--- PAGE EXTRACT Enclosed Below ---
This month's tool is a variation on a theme. I will be expanding on the idea of enumerated constants as covered in Eric Armstrong's July 1997 JavaWorld article, "Create enumerated constants in Java." I strongly recommend reading that article before you immerse yourself in this one, as I will assume that you are familiar with the concepts related to enumerated constants, and I will expand on some of the example code which Eric presented.
As a note before we get started, some of you have commented that, in the tool implementations outlined in my recent articles, I have not taken advantage of the new Java 2 features. This is intentional. In my line of work, I don't see many companies diving into Java 2 yet. Thus, I am presenting tools that are compatible with, and expand on, the 1.1 version of Java.
In dealing with enumerated constants, I'm going to discuss the enumerated part of the concept at the end of the article. For now, we'll just focus on the constant aspect. Constants are basically variables whose value can't change. In C/C++, the keyword const is used to declare these constant variables. In Java, you use the keyword final. However, the tool introduced here is not simply a primitive variable; it's an actual object instance. The object instances
are immutable and unchangeable -- their internal state may not be modified. This is similar to the singleton pattern, where
a class can may only have one single instance; in this case, however, a class may only have a limited and predefined set of
instances.
The main reasons to use constants are clarity and safety. For example, the following piece of code is not self-explanatory:
public void setColor( int x ){ ... }
public void someMethod()
{
setColor( 5 );
}
From this code, we can ascertain that a color is being set. But what color does 5 represent? If this code were written by one of those rare programmers who comments on his or her work, we might find the answer at the top of the file. But more likely we'll have to dig around for some old design documents (if they even exist) for an explanation.
--- End of Enclosed PAGE EXTRACT ---
--- MATERIAL SUPPLIED Enclosed Below ---
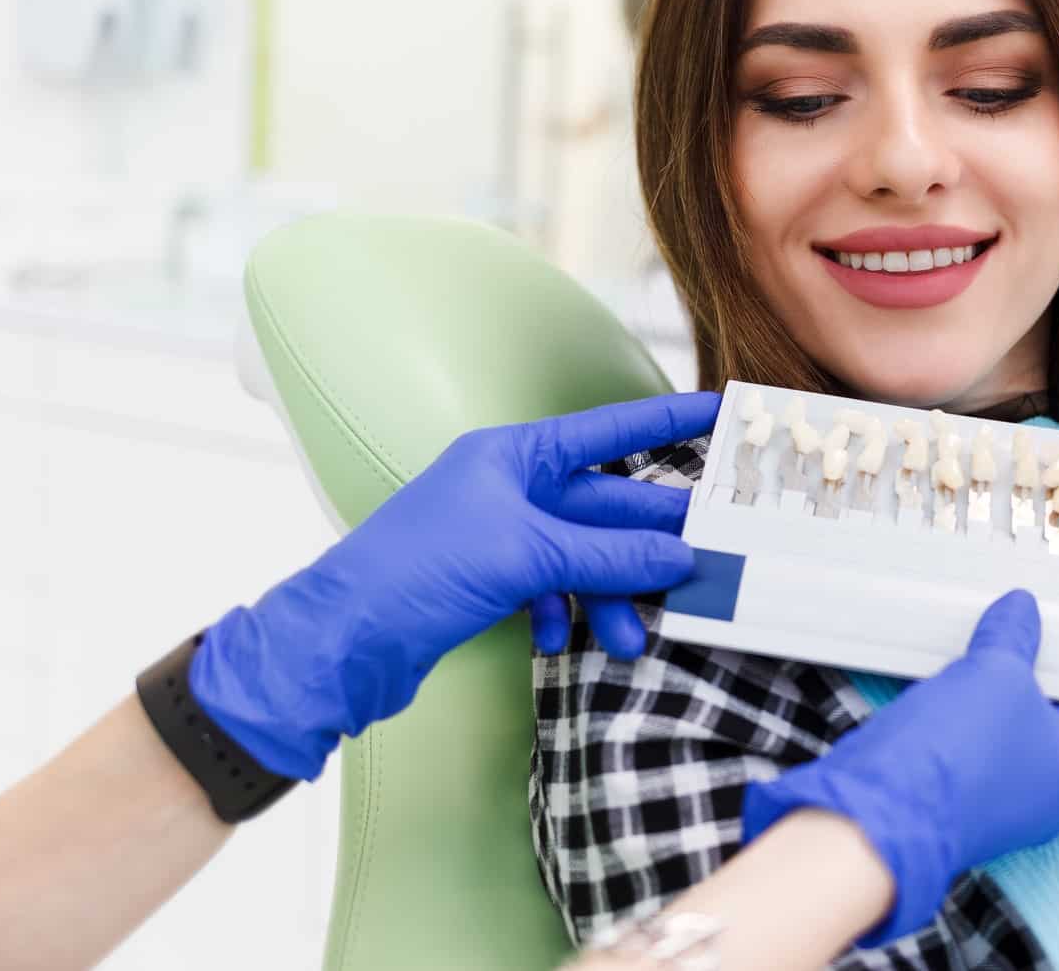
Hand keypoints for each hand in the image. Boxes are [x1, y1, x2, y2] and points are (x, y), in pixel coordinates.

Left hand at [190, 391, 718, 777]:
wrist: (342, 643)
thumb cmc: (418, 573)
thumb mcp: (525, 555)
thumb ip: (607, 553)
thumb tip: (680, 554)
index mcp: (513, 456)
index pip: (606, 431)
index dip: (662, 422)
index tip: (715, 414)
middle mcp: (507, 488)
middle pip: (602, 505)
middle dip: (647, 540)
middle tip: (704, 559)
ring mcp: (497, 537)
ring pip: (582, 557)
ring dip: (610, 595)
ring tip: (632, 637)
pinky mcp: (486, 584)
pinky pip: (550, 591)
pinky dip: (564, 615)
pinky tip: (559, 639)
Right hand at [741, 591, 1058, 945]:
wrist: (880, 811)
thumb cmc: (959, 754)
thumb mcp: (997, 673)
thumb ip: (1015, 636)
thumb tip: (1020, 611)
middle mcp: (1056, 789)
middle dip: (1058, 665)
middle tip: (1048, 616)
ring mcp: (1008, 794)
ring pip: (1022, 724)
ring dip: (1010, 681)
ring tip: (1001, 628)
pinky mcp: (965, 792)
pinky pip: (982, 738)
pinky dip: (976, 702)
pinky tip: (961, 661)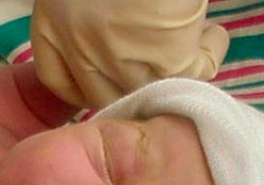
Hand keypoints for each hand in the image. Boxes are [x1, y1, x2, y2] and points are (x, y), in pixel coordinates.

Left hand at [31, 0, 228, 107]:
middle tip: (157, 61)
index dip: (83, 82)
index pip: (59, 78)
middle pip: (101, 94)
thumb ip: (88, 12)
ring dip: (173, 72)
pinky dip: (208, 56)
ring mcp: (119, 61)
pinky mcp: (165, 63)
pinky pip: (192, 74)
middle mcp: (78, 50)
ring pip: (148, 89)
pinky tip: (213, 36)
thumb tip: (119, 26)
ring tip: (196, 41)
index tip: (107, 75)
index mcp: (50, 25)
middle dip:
--- End of Enclosed MATERIAL SUPPLIED ---
◆ **YOUR TASKS**
**a.** Summarize the article extract in two sentences.
**b.** List every distinct Java keyword that appears in the code snippet of the article extract.
**c.** Duplicate the stretch of the article extract from "The main reasons" through "public void someMethod()".

◆ **ANSWERS TO THE PROBLEMS**
**a.** The article extract expands on an earlier JavaWorld article about enumerated constants, presents tools compatible with the 1.1 version of Java rather than Java 2, and first focuses on the constant aspect, in which the tool is a set of immutable object instances limited to a predefined set. It names clarity and safety as the main reasons to use constants and shows with a code example that a call such as setColor( 5 ) does not reveal which color 5 represents.

**b.** public, void, int

**c.**
The main reasons to use constants are clarity and safety. For example, the following piece of code is not self-explanatory:
public void setColor( int x ){ ... }
public void someMethod()